The city of Bangor wants repairs to the mall to be made much sooner than the owner’s requested deadline of June 20, it said in a legal brief filed Thursday.
That comes in response to a Feb. 7 filing from Bangor Mall owner Namdar Realty Group, in which it asked a judge to give it until June 20 to have contractors scheduled to fix a slew of repairs, claiming that the repairs need to happen seasonally.
Those deadlines should be much sooner than four months from now and have the requirement that the violations are fixed, the city of Bangor said in its latest brief.
The Bangor Mall has a leaking roof, large potholes, a dilapidated sign and the owner failed to fix a broken sewer pipe, all code violations that led the city to sue its owner, Namdar Realty Group. A judge ordered the city and Namdar file briefs after two days of testimony in Bangor District Court.
Bangor previously proposed fines of at least $2,069,460, which Namdar asked to not be assessed because they could use that money to make repairs.

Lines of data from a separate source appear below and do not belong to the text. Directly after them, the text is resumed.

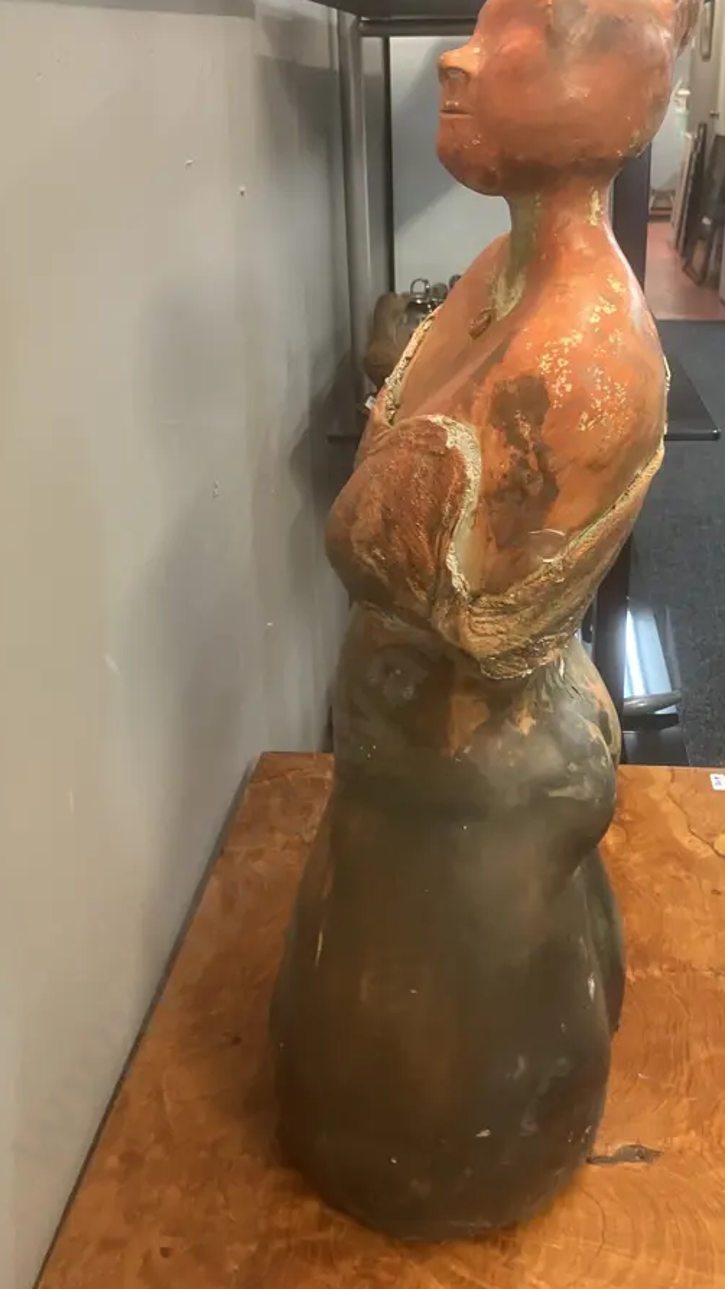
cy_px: 577
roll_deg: -0.9
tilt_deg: -19.5
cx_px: 468
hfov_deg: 33.5
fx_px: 1196
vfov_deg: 56.5
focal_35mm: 35
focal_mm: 3.99
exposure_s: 1/50
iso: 250
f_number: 1.8
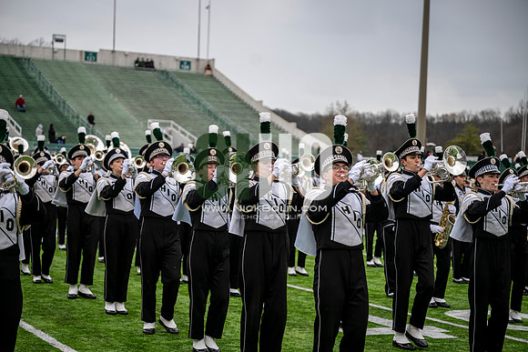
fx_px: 1027
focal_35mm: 70
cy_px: 176
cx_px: 264
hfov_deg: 28.8
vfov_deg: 19.5
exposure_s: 1/500
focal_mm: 70
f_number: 2.8
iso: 100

Namdar’s lawyer has tried to portray the owner as actively working with contractors and making repairs but the evidence presented during the hearing “established that Namdar is an ‘absentee
property owner that is unwilling to make repairs,’” the city said.
When Namdar bought the property in April 2019, the sign was not missing letters, the roof was not leaking, the parking lot and driveways were not full of potholes, and sinkholes were not forming over stormwater pipes, the city said.
The city started sending Namdar notice of code violations five years after it bought the property, which means the issues were not inherited in the sale, contrary to Namdar’s claims, according to the city’s filing.
In August, a sinkhole opened around a 54-inch stormwater pipe, causing a break in a 10-inch sewer line and 18-inch stormwater pipe. Sewage flowed out of a broken pipe on mall property into the Penjajawoc Stream. A contractor for the mall set up a bypass — which captures the sewage and then deposits it back into the pipes after the break — that was operational by the second day of the broken pipe.
Namdar then told the contractor to stop the bypass and that it would not pay the contractor because there was no traditional bidding process and there was not enough time for Namdar to find a different contractor.
The city repaired the broken sewer line at a cost of just under $39,000, which Namdar has not repaid.
There are ongoing issues around the 54-inch stormwater pipe and the possibility of the pipe breaking again and damaging the nearby public sewer main.
“Should that public sewer main be compromised, the result would be disastrous environmentally and economically for the businesses in and around the Bangor Mall which are serviced by that public sewer main,” the city said.
The judge will issue his decision on fines and repair deadlines in the coming weeks.
Namdar is facing nearly $1.8 million in fines for code violations at Regency Square Mall, another property it owns in Jacksonville, Florida. Those violations include a leaking roof, an unsanitary ceiling and damaged floor.